Reference News Network reported on January 8th From January 7th to 8th, China and the United States launched the first round of interviews after the truce. The outside world expects the two major economies in the world to make progress in a series of related consultations to cool down the global market. In fact, public opinion has observed a sharp increase in market risk since the United States provoked a trade war on a global scale. Nowadays, the phenomenon of high global risk aversion is becoming more and more apparent.
In recent days, the international exchange market has shown a comparison of the dollar volatility and the yen arrogance. Outside the media, many safe-haven funds began to use the yen as a safe haven. The recent performance of the yen is particularly active. The yen broke through the consolidation range since the fourth quarter of the year before the end of last year, and once more than 3%. Even if the yen's gains converge, but given the current pessimistic view of the market, with the support of risk aversion, it is expected that the yen will continue to rise. Some analysts believe that in this context, Japan is waiting. Reuters reported on the 6th that Japanese Prime Minister Shinzo Abe said that the Japanese government will closely monitor the potential risks of the global economic recovery while guiding the policy.

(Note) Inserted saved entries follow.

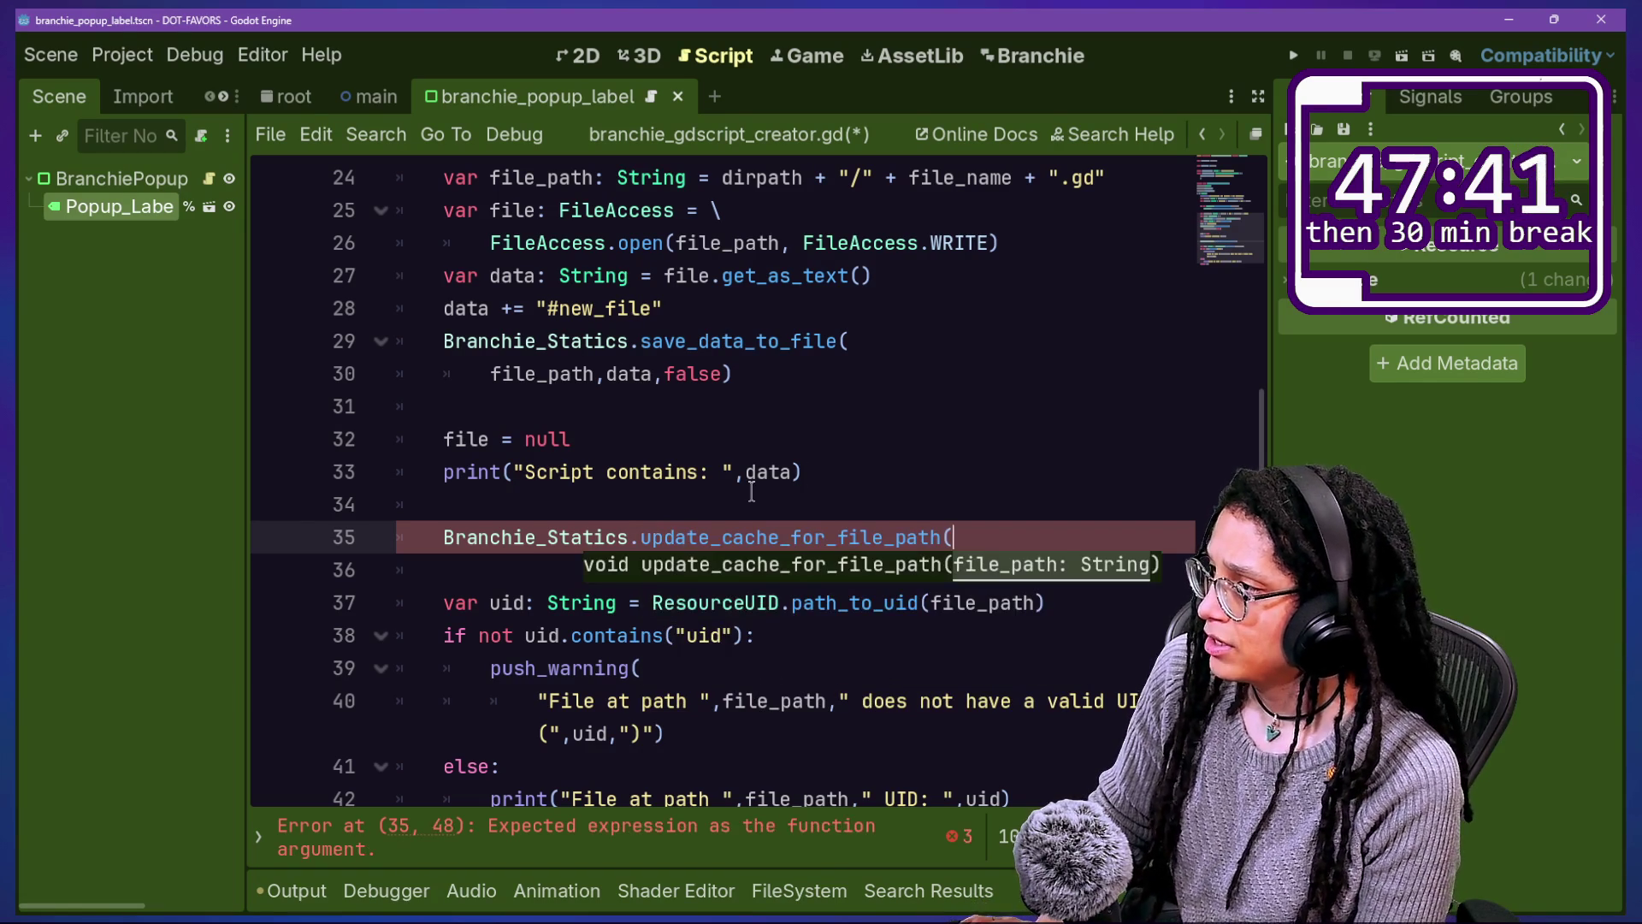
{"action": "type", "text": "h)"}
{"action": "key", "text": "ctrl+shift+Left"}
{"action": "key", "text": "ctrl+shift+Left"}
{"action": "key", "text": "ctrl+shift+Left"}
{"action": "key", "text": "ctrl+s"}
{"action": "key", "text": "Down"}
{"action": "key", "text": "Down"}
{"action": "key", "text": "Down"}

At the same time as the yen has risen sharply, there is also a large amount of safe-haven funds pouring into the gold market. The S&P Goldman Sachs Gold ER Index, which has seen changes in New York gold futures, recently rose 1.07%, and the gold futures contract in February was closed at $1294.8.
There is a view that the increase in global risk aversion reflects from one side, and the current international market risk is increasing. Sun Lipeng, a scholar at the China Institute of Contemporary International Relations, said in an interview with Reference News that the increase in global market risk was caused by multiple factors. First, global trade frictions have intensified the pessimistic expectations of investors. In 2018, the Trump administration went its own way and launched a trade war with the world. The negative damage to itself was gradually emerging. US agricultural and manufacturing sectors were blocked from exporting and traded against other countries. Consumers' living costs have risen, dissatisfaction has warmed up, and the impact on the capital market has not been underestimated. International investment banks have predicted that trade friction is becoming the largest in the US economy. Uncertainty risk. Second, the spillover effect of US financial volatility. As a global economic and financial center, the performance of the US capital market has caused concern among global investors, and all major financial markets in the world have experienced varying degrees of fluctuations. At the same time, concerns about the slowdown in global economic growth have also exacerbated market risks.